MariaDB

Run MariaDB on dFlow: MySQL-compatible SQL, MARIADB reference variables, internal credentials, and optional Expose.

Written By Charan

Last updated 3 days ago

MariaDB is a MySQL-compatible relational database. Many applications that run on MySQL can run on MariaDB with little or no change, while benefiting from MariaDB’s own releases and optimisations.

Background: Databases overview.


When to choose MariaDB

Choose MariaDB when you want MySQL-style SQL and tooling, or your team standardises on MariaDB. If you require the MySQL brand/engine specifically, use the MySQL guide.


Create and deploy

  1. Applications β†’ Environment β†’ Add New β†’ Add service β†’ Database β†’ MariaDB.

  2. Create Service β†’ open the service β†’ Deploy.

  3. Wait for success.


Connection details on Overview

After deploy, Internal credentials include a connection URL and separate username, password, host, port, and database name.

The URL may look like mysql://… even though the service is MariaDB. That is expected in some stacks; rely on the Overview fields rather than guessing the scheme.

Public fields appear after Expose. Unexpose before Stop if exposed.


Link your app: reference variables

Variables tab β†’ { } menu.
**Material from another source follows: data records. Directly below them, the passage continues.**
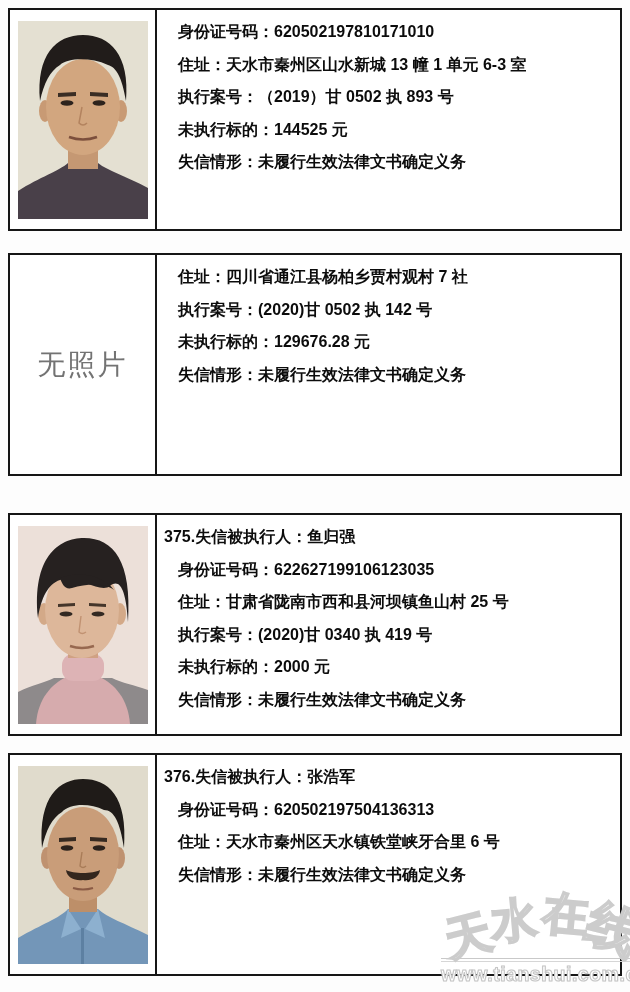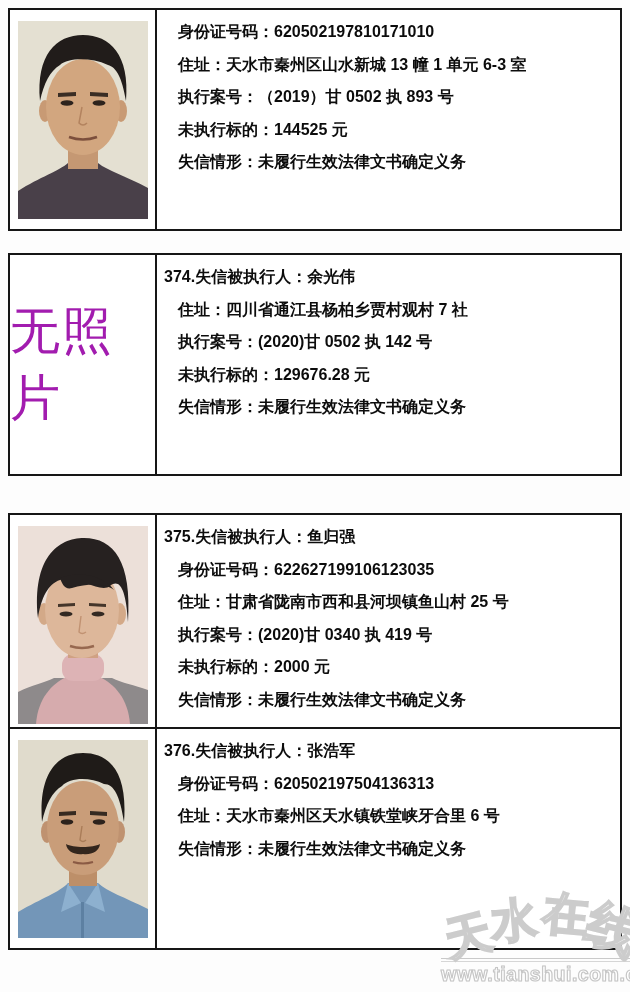"374.失信被执行人：余光伟" div.line { html: <div>374.失信被执行人：余光伟</div> -> none }
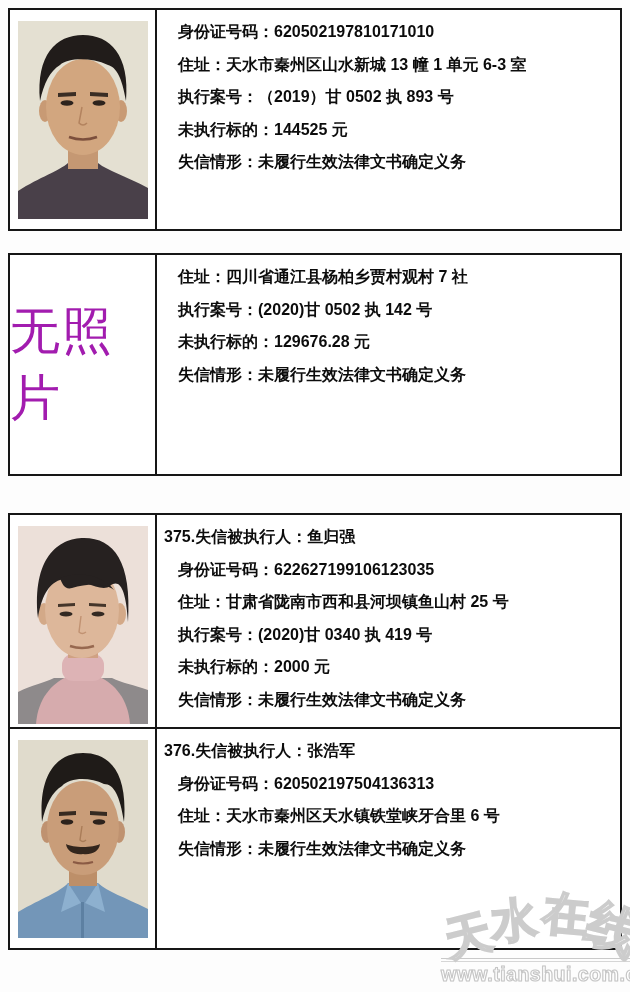"无照片" .no-photo { color: #a21caf -> #737373; font-size: 50px -> 28px }
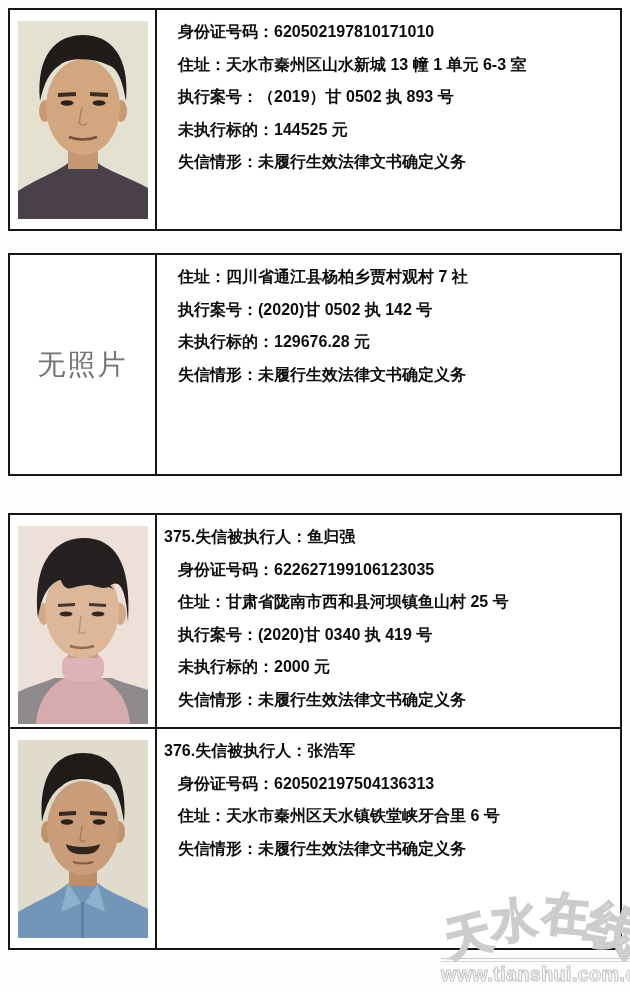"376.失信被执行人：张浩军" .r4 { top: 727px -> 753px }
Example (rename my-mariadb):

{{ my-mariadb.MARIADB_URI }} 

The middle segment is MARIADB (uppercase type from the platform), not MYSQL.

Suffix

Resolves to

_URI

Internal URL

_NAME

Database name

_USERNAME

User

_PASSWORD

Password

_HOST

Internal host

_PORT

Internal port

_PUBLIC_HOST

After Expose

_PUBLIC_PORT

After Expose

_PUBLIC_URI

After Expose


Internet access (Expose)

MariaDB receives one public port when exposed, similar to MySQL and Postgres. Prefer internal connections for co-located apps.


Day-to-day actions

Same pattern as other databases: Restart, Stop, Expose, Unexpose; Deploy hidden after first success. Details: Databases overview.